Challenge 1> Please rewrite the VHDL dice thread from "Electronic Dice ( 3" up to and including "help urgently ..", substituting "LCD" for "seven-segment".
Challenge 2> In the VHDL dice thread, what does the reply say is needed so that the three dice don't stay in lockstep?
Challenge 3> Continue the forum thread about building electronic dice in VHDL from its last line.

Selected extract>
Electronic Dice ( 3 die ) In VHDL

[Amstel]

Hi to all,

I'm trying to make an electronic dice (3 die). Basically the dice has
3 seven-segment displays and the 3 dice values will run randomly so
that we would always get different values combinations. However I
tried and was unable to write the program in VHDL .

I need help urgently ..
Anyone know how to write the program ?

Thanks a lot

 

[Jonathan Bromley]

"Amstel" <lange360@hotmail.com> wrote in message
news:56f7756d.0310140824.7d8fe744@posting.google.com...

I'm trying to make an electronic dice (3 die). Basically the dice has
3 seven-segment displays and the 3 dice values will run randomly so
that we would always get different values combinations. However I
tried and was unable to write the program in VHDL .

Do you have any idea how incredibly hard this is?

I guess you are expecting to use a fast oscillator, and let
the dice "roll" very rapidly for as long as someone holds their
finger on the button. But of course you need 3 separate
oscillators, so that the three dice don't stay in lockstep.

Next you need to ensure that the three oscillators don't in any
way influence one another. This is amazingly hard, requiring
very sophisticated engineering of the oscillators and their
power supplies; they will need extremely careful shielding
from one another, and you will need to ensure that any
inductors in each oscillator's signal path are mutually
perpendicular to inductors in the other two oscillators.

Data lines>
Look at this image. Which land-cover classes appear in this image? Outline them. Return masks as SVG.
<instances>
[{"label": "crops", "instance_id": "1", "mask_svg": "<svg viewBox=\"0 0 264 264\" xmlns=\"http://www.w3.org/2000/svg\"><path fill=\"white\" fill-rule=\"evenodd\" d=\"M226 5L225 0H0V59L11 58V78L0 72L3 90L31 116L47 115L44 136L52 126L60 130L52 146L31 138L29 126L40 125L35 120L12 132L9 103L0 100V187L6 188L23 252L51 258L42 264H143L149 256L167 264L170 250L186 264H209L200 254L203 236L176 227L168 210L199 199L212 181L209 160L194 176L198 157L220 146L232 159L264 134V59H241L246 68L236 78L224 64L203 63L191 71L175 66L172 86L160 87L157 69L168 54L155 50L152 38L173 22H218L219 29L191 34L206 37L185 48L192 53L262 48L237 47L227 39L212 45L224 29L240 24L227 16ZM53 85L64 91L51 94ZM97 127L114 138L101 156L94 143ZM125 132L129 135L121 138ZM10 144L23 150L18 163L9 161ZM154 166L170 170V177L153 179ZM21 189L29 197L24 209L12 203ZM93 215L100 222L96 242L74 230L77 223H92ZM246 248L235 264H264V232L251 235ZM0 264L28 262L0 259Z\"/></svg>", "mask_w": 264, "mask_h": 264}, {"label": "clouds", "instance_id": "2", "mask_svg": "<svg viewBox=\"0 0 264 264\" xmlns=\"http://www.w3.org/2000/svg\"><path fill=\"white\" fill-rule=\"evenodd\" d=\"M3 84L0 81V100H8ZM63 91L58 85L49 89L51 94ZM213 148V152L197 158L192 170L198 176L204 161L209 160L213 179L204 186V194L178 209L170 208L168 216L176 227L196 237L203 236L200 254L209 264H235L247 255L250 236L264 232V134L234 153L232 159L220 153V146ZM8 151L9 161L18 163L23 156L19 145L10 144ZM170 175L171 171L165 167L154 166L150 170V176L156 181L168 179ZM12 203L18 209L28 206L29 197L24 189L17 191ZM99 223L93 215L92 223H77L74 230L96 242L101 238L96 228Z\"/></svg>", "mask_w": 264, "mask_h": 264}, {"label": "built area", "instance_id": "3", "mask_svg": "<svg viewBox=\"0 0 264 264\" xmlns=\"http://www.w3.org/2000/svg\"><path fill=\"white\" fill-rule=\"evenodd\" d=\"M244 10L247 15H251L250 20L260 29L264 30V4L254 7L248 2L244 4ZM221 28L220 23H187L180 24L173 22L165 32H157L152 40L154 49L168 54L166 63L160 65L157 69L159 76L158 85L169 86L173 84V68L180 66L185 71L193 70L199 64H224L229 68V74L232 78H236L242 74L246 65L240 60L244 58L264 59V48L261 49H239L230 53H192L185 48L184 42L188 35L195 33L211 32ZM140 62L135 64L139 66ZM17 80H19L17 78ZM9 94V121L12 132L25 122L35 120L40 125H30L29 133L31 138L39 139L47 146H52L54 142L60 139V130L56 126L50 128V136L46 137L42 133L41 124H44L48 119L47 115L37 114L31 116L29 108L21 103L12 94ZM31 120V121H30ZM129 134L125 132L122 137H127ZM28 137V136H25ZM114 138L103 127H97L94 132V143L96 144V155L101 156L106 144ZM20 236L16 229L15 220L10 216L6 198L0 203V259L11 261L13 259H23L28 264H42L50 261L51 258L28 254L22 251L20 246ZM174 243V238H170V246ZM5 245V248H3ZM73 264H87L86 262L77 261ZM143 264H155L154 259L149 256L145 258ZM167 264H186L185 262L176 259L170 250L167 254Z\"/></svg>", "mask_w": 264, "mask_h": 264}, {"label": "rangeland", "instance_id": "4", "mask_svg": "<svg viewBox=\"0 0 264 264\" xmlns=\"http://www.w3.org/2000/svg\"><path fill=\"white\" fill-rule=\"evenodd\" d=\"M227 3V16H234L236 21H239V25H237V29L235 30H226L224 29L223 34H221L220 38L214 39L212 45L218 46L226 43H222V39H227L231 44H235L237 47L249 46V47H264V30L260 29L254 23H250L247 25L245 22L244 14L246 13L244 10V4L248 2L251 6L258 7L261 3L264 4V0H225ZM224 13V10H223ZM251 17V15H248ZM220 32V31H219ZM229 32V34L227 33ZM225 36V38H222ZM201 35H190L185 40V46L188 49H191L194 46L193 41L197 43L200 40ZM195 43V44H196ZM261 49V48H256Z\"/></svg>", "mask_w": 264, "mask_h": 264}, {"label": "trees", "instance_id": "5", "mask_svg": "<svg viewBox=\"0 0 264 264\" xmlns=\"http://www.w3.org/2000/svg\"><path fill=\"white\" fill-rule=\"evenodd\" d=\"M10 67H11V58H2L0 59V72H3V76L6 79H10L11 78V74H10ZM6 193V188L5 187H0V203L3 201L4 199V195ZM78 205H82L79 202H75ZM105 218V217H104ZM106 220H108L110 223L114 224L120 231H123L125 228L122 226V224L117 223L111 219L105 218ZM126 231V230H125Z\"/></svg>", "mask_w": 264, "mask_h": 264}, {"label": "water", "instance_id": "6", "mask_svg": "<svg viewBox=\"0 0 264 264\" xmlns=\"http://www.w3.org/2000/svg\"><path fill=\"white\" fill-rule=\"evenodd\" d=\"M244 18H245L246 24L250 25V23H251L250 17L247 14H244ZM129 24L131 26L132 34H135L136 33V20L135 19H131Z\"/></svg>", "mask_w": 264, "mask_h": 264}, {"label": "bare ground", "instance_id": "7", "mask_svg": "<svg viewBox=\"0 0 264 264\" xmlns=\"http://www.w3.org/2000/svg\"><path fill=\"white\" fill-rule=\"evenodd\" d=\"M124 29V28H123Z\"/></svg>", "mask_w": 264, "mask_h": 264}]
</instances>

Task answer 1>
Electronic Dice ( 3 die ) In VHDL

[Amstel]

Hi to all,

I'm trying to make an electronic dice (3 die). Basically the dice has
3 LCD displays and the 3 dice values will run randomly so
that we would always get different values combinations. However I
tried and was unable to write the program in VHDL .

I need help urgently ..

Task answer 2> Three separate oscillators.

Task answer 3>
(Presumably that's why you have been asked for only 3 dice,
because adding a fourth would make the mutual-perpendicularity
constraint quite hard to achieve in this universe).

Once you have your three uncoupled oscillators, you will need
to condition the user push button in such a way that it cannot
affect the oscillators' behaviour, and it enables the counts
in a way that is protected against the inevitable
metastability you will see given that the oscillators and
pushbutton are all asynchronous.

There are also some tricky issues about whether the LED
currents may affect the oscillators (via power supply
coupling effects) in such a way that the outcome is
biased.

Oh... and once you've done all that, you have to create
the trivial counters, enable logic and 7-segment decode.
But I'm sure that you can do that easily, after all the
other challenges.

It's nice to see people posting these really exciting
research-level problems on the group.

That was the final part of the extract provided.